Fasten, one of several new additions to Austin’s quickly evolving ride-hailing landscape, said Tuesday it is pleased with response from consumers in the two weeks since it began offering service in Austin.
The Boston-based startup says it now has “thousands of drivers" working for it in Austin, and said that more than 80 percent of its users are return customers.
Fasten received approval from the city of Austin to operate as a Transportation Network Company on June 1 following the departure of Uber and Lyft after the failure of Proposition 1, which would have installed new fingerprinting requirements for drivers.
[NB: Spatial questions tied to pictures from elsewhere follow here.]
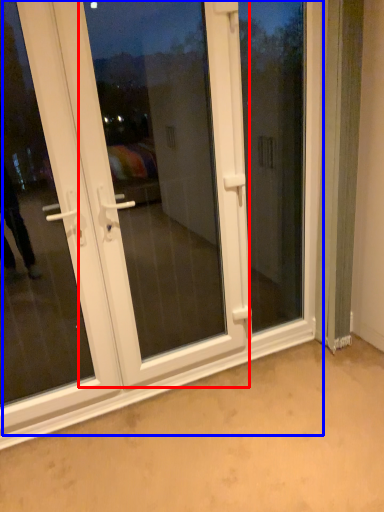
Question: Among these objects, which one is farthest to the camera, screen door (highlighted by a red box) or door (highlighted by a blue box)?

Choices:
 (A) screen door
 (B) door

Answer: (A)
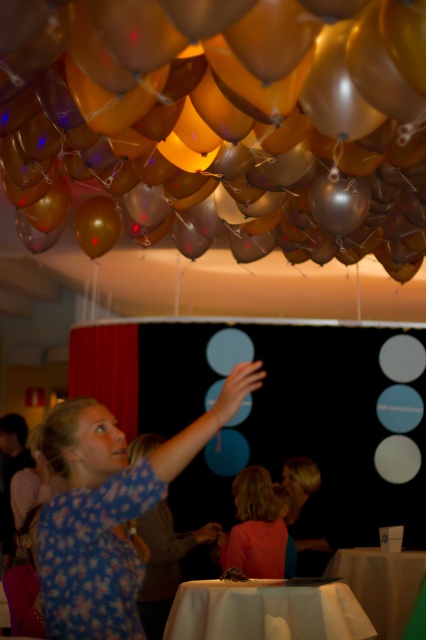
Is floral fabric shirt at center below orange fabric child at lower center?

No, floral fabric shirt at center is not below orange fabric child at lower center.

Which is behind, point (244, 388) or point (267, 477)?

Positioned behind is point (267, 477).

Does point (69, 557) come behind point (252, 572)?

That is False.

Locate an element on the screen. floral fabric shirt at center is located at coordinates (111, 512).

Who is positioned more to the left, translucent metallic balloon at upper center or floral fabric shirt at center?

floral fabric shirt at center is more to the left.

Based on the photo, can you confirm if translucent metallic balloon at upper center is thinner than floral fabric shirt at center?

No, translucent metallic balloon at upper center is not thinner than floral fabric shirt at center.

Which is in front, point (279, 132) or point (245, 376)?

Positioned in front is point (245, 376).

This screenshot has height=640, width=426. I want to click on translucent metallic balloon at upper center, so click(x=221, y=120).

Which is above, floral fabric shirt at center or smooth beige table at lower center?

floral fabric shirt at center

Can you confirm if floral fabric shirt at center is positioned to the left of smooth beige table at lower center?

Indeed, floral fabric shirt at center is positioned on the left side of smooth beige table at lower center.

This screenshot has height=640, width=426. What do you see at coordinates (111, 512) in the screenshot? I see `floral fabric shirt at center` at bounding box center [111, 512].

This screenshot has width=426, height=640. In order to click on floral fabric shirt at center in this screenshot , I will do 111,512.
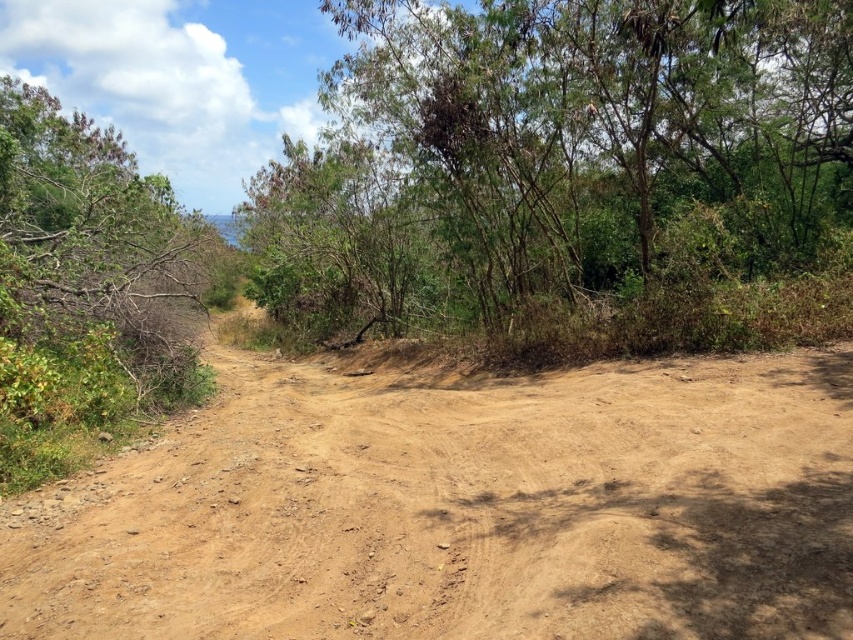
Who is lower down, brown sandy dirt at center or green leafy tree at upper center?

brown sandy dirt at center is below.

Between brown sandy dirt at center and green leafy tree at upper center, which one has more height?

Standing taller between the two is green leafy tree at upper center.

Who is more distant from viewer, (579, 492) or (271, 257)?

Positioned behind is point (271, 257).

This screenshot has width=853, height=640. I want to click on brown sandy dirt at center, so click(459, 508).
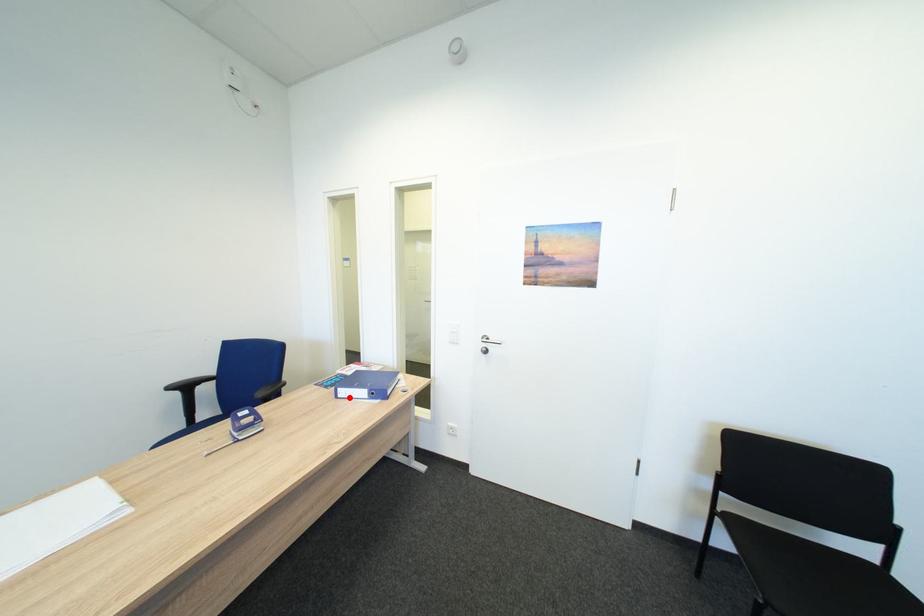
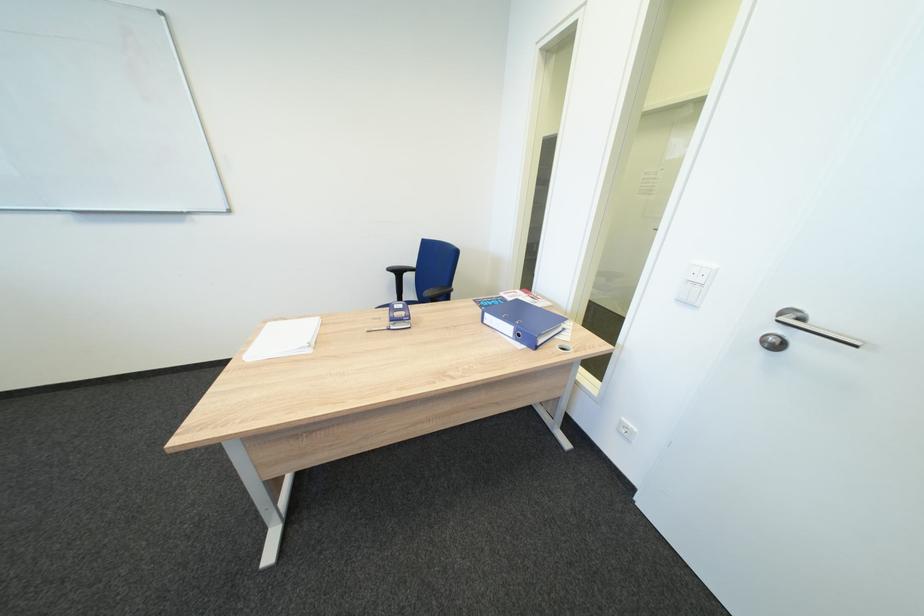
Find the pixel in the second image that matches the highlighted location in the first image.

(495, 323)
Fasten declined to give more specific data on he number of drivers it has or its ride activity in Austin in the past two weeks, but did say that it continues to add drivers to its network.
“It all starts with drivers. Fasten arrived in Austin to show excellent customer service to drivers and riders alike,” CEO and co-founder Kirill Edvakov said. “Our business model empowered us to onboard thousands of drivers in just a few days.”
Fasten operates in a large swath of the Central Texas region that also includes Georgetown, Leander, Cedar Park, parts of Lago Vista, Lockhart, Kyle and San Marcos, Christoff said.
As of Tuesday, about a half-dozen ride-hailing companies were operating under city-approved Transportation Network Company agreements.
Since Austin voters said not to Proposition 1 last month, the Austin metro area has seen ride-hailing options evolve as more and more players jump into the region's app-based transportation market to take over the business left behind by Uber and Lyft.
For example, a group of area tech and community leaders last week formally launched Austin nonprofit ride-hailing service RideAustin, which will start out with limited downtown-area and airport-area services through an iPhone app.
Other companies that have won approval to operate here include GetMe, Wingz, zTrip, Fare and Fasten, while Central Texas-based ScoopMe has also been vying for approval. A smaller list of those companies can pick up rides at the airport as well, such as Austin-based GetMe and Fare, which was founded in Phoenix.
John Montgomery, CEO of ScoopMe, said he hopes to get ScoopMe operating this month after securing the required insurance..
“The app is pretty much ready to go, with some minor tweaks, we are trying to make the app perfect,” Montgomery said.